GUSTAVO (continuación)
No era menester tanto para acalorar la
exaltable imaginación de Gustavo; sus ojos lanzaban rayos de inspiración; no ya
sueños de ambición y de gloria, sino la imagen de Lovelace y Tenorio dominaba
su fantasía: ansiaba en aquel momento ser el protagonista de mil dramas
desgarradores, y su sangre juvenil latía alborotada y sedienta de impuros y
deshonestos placeres. ¡Pobre joven! Creyéndose el hombre más independiente del
mundo, se hacía esclavo del primero que exaltaba su imaginación.
A poco sonó un reloj del café, y los dos
amigos se separaron.
Quisiera Gustavo verse en aquel momento
delante de la Con desa,
pero recordando que hacía dos días que no visitaba a Elena, mudó de propósito y
se encaminó a la casa de la segunda.
Además, deseaba tener una escena dramática
con su deslumbrante Señora, y quería meditar despacio los resortes de que
había de valerse.
Las palabras del Conde no dejaban de
resonar en sus oídos particularmente aquello de «Todos los instantes de la vida
pueden igualmente aprovecharse en beneficio de la virtud; los instantes del
placer son breves: huyen y nunca vuelven», le pareció de perlas, y pensó
decírselo a la primera mujer que se encontrara.
En esto llegó a la casa de Elena. Tiró de
la campanilla; abrieronle la puerta y sin preguntar por nadie entró en la
sala.
Figúrese el lector una sala bastante espaciosa y
adornada con más elegancia que lujo. El suelo está cubierto de una delicada estera
de junco.
Las flores de los fanales, y algunos
retratos de familia sacados en miniatura, recuerdan la habilidad de las lindas
manos de Elena. A la izquierda hay dos anchos balcones, cuyas puertas estar
cubiertas de pabellones blancos y encarnados: los visillos que cubren los
cristales, son chinescos, y dando paso a la luz, dibujan en la fachada de enfrente
sus caprichosas labores.
En el espacio que media entre los dos balcones, hay
una mesa cubierta de mil juguetes de China y de preciosas conchas y caracoles
de América. Sobre esta mesa está colocado el bellísimo retrato de una niña, que
empieza a ser mujer sin dejar de ser Ángel.
En el testero de enfrente hay blando sofá, rodeado
de cuatro elegantes butacas: sobre todo se ostenta una bellísima copia del
pasmo de Sicilia, y varios otros cuadros religiosos cubren el resto de las paredes, que, vestidas de un papel rojo, bordado de grandes
ramos negros, e imitando perfectamente el relieve del terciopelo,
reflejaba sobre los objetos una luz indecisa y agradable.
Gustavo miró en torno suyo, y hallándose solo se
dirigió al gabinete inmediato. Dio en la puerta dos golpecitos para anunciarse.

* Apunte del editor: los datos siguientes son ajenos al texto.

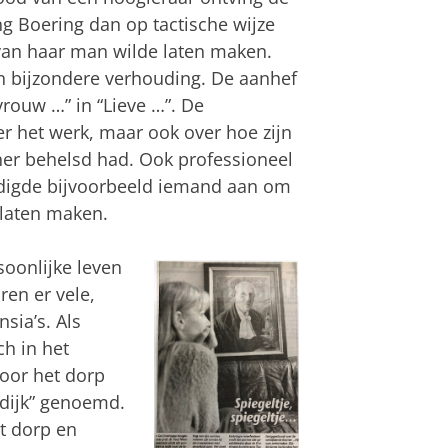
g Boering dan op tactische wijze
 van haar man wilde laten maken.
n bijzondere verhouding. De aanhef
rouw …” in “Lieve …”. De
r het werk, maar ook over hoe zijn
ner behelsd had. Ook professioneel
edigde bijvoorbeeld iemand aan om
 laten maken.
soonlijke leven
ren er vele,
sia’s. Als
h in het
voor het dorp
dijk” genoemd.
et dorp en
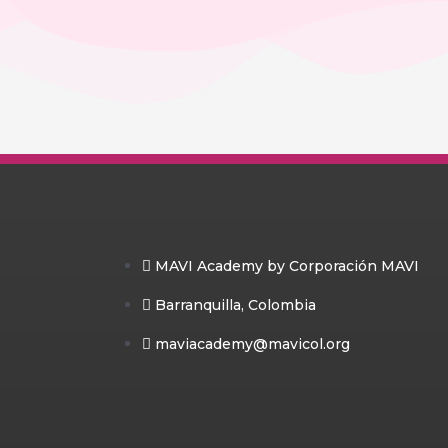
Cuestionario
El Pitch y sus técnicas
Proceso de needfinding
El elevator Pitch
Cuestionario
Pitch para inversionistas
Pitch comercial
MAVI Academy by Corporación MAVI
Cuestionario
Barranquilla, Colombia
maviacademy@mavicol.org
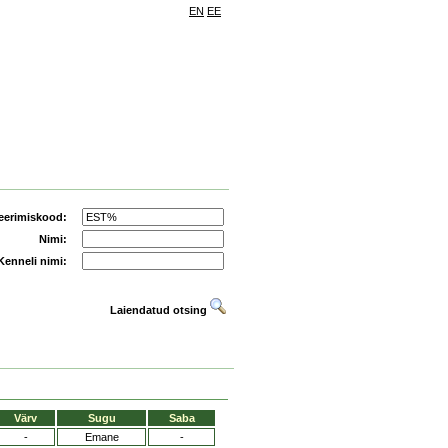
EN
EE
eerimiskood:
Nimi:
Kenneli nimi:
Laiendatud otsing
Värv
Sugu
Saba
-
Emane
-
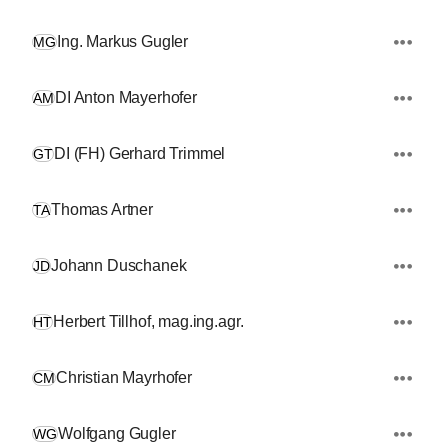
Ing. Markus Gugler
MG
DI Anton Mayerhofer
AM
DI (FH) Gerhard Trimmel
GT
Thomas Artner
TA
Johann Duschanek
JD
Herbert Tillhof, mag.ing.agr.
HT
Christian Mayrhofer
CM
Wolfgang Gugler
WG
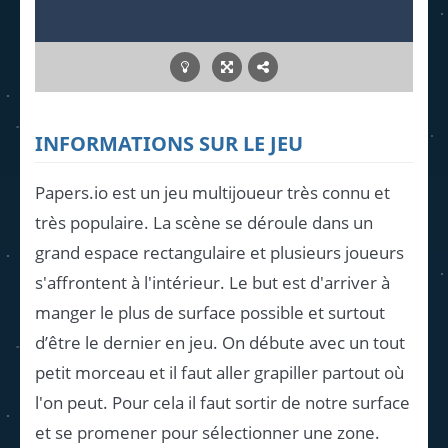
INFORMATIONS SUR LE JEU
Papers.io est un jeu multijoueur très connu et
très populaire. La scène se déroule dans un
grand espace rectangulaire et plusieurs joueurs
s'affrontent à l'intérieur. Le but est d'arriver à
manger le plus de surface possible et surtout
d’être le dernier en jeu. On débute avec un tout
petit morceau et il faut aller grapiller partout où
l'on peut. Pour cela il faut sortir de notre surface
et se promener pour sélectionner une zone.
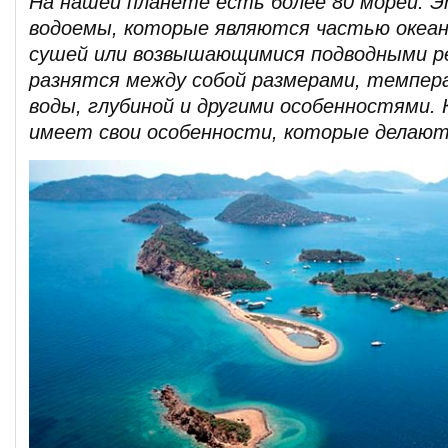
На нашей планете есть более 80 морей. 
водоемы, которые являются частью океан
сушей или возвышающимися подводными р
разнятся между собой размерами, темпер
воды, глубиной и другими особенностями.
имеет свои особенности, которые делают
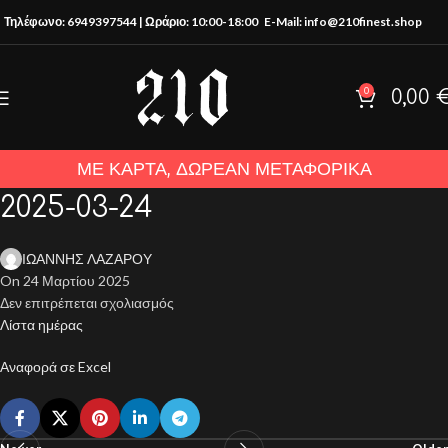
Τηλέφωνο: 6949397544 | Ωράριο: 10:00-18:00
E-Mail: info@210finest.shop
0
0,00
ΜΕ ΚΑΡΤΑ, ΔΩΡΕΑΝ ΜΕΤΑΦΟΡΙΚΑ
2025-03-24
ΙΩΑΝΝΗΣ ΛΑΖΑΡΟΥ
On 24 Μαρτίου 2025
Δεν επιτρέπεται σχολιασμός
Λίστα ημέρας
Αναφορά σε Excel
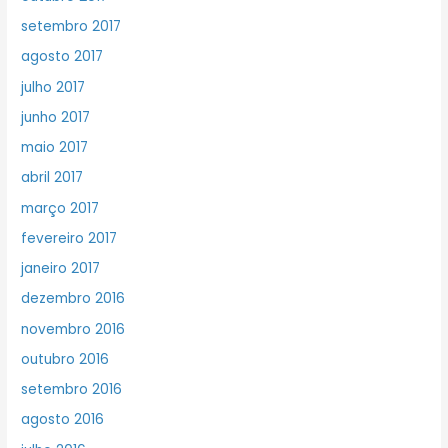
setembro 2017
agosto 2017
julho 2017
junho 2017
maio 2017
abril 2017
março 2017
fevereiro 2017
janeiro 2017
dezembro 2016
novembro 2016
outubro 2016
setembro 2016
agosto 2016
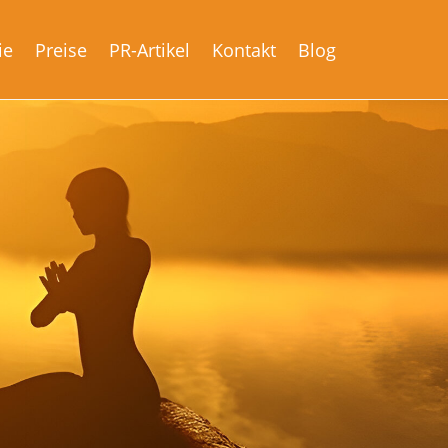
ie
Preise
PR-Artikel
Kontakt
Blog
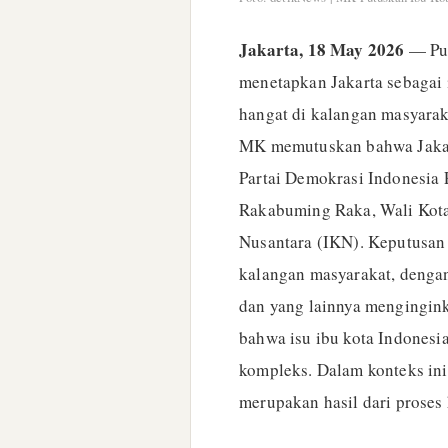
Jakarta, 18 May 2026
— Put
menetapkan Jakarta sebagai 
hangat di kalangan masyaraka
MK memutuskan bahwa Jakart
Partai Demokrasi Indonesia
Rakabuming Raka, Wali Kota 
Nusantara (IKN). Keputusan 
kalangan masyarakat, deng
dan yang lainnya mengingin
bahwa isu ibu kota Indonesia
kompleks. Dalam konteks in
merupakan hasil dari prose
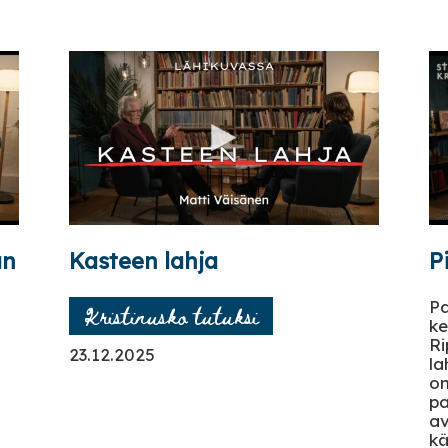
an
Kasteen lahja
P
Pa
Kristinusko tutuksi
ke
Ri
23.12.2025
la
on
pa
av
k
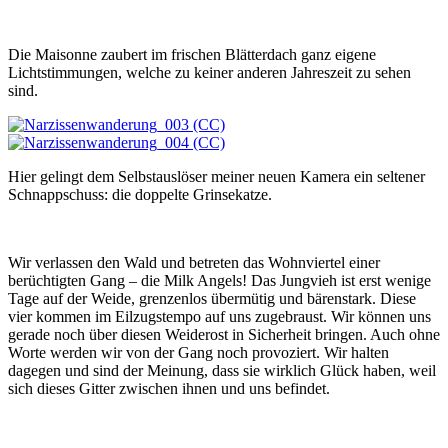
Die Maisonne zaubert im frischen Blätterdach ganz eigene
Lichtstimmungen, welche zu keiner anderen Jahreszeit zu sehen
sind.
Hier gelingt dem Selbstauslöser meiner neuen Kamera ein seltener
Schnappschuss: die doppelte Grinsekatze.
Wir verlassen den Wald und betreten das Wohnviertel einer
berüchtigten Gang – die Milk Angels! Das Jungvieh ist erst wenige
Tage auf der Weide, grenzenlos übermütig und bärenstark. Diese
vier kommen im Eilzugstempo auf uns zugebraust. Wir können uns
gerade noch über diesen Weiderost in Sicherheit bringen. Auch ohne
Worte werden wir von der Gang noch provoziert. Wir halten
dagegen und sind der Meinung, dass sie wirklich Glück haben, weil
sich dieses Gitter zwischen ihnen und uns befindet.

—¡Adelante!, dijo la conocida voz
del tutor de Elena.
Gustavo se halló en un gabinete sencillo, adornado
con dos estantes de libros y varios mapas. El tutor escribía delante de su
bufete,
—iTú por acá, Gustavo! dijo el tutor
soltando la pluma, quitándose los anteojos y alargándole la mano:
—¿Tanto tiempo hace ya que no nos
vemos, mi querido papá?
El tutor de Elena había sido condiscípulo del padre
de Gustavo: vivía en Salamanca con su pupila, cuando Gustavo empezó a estudiar
filosofía en aquella universidad. Como era natural, su padre lo recomendó
eficazmente a su antiguo amigo: éste cumplió tan bien con su encargo, que el
bondadoso artista no sabiendo de que manera recompensarle, le llamaba padre: a poco murió el suyo verdadero,
y sentía un placer melancólico
en darle este nombre al que fue su mejor amigo.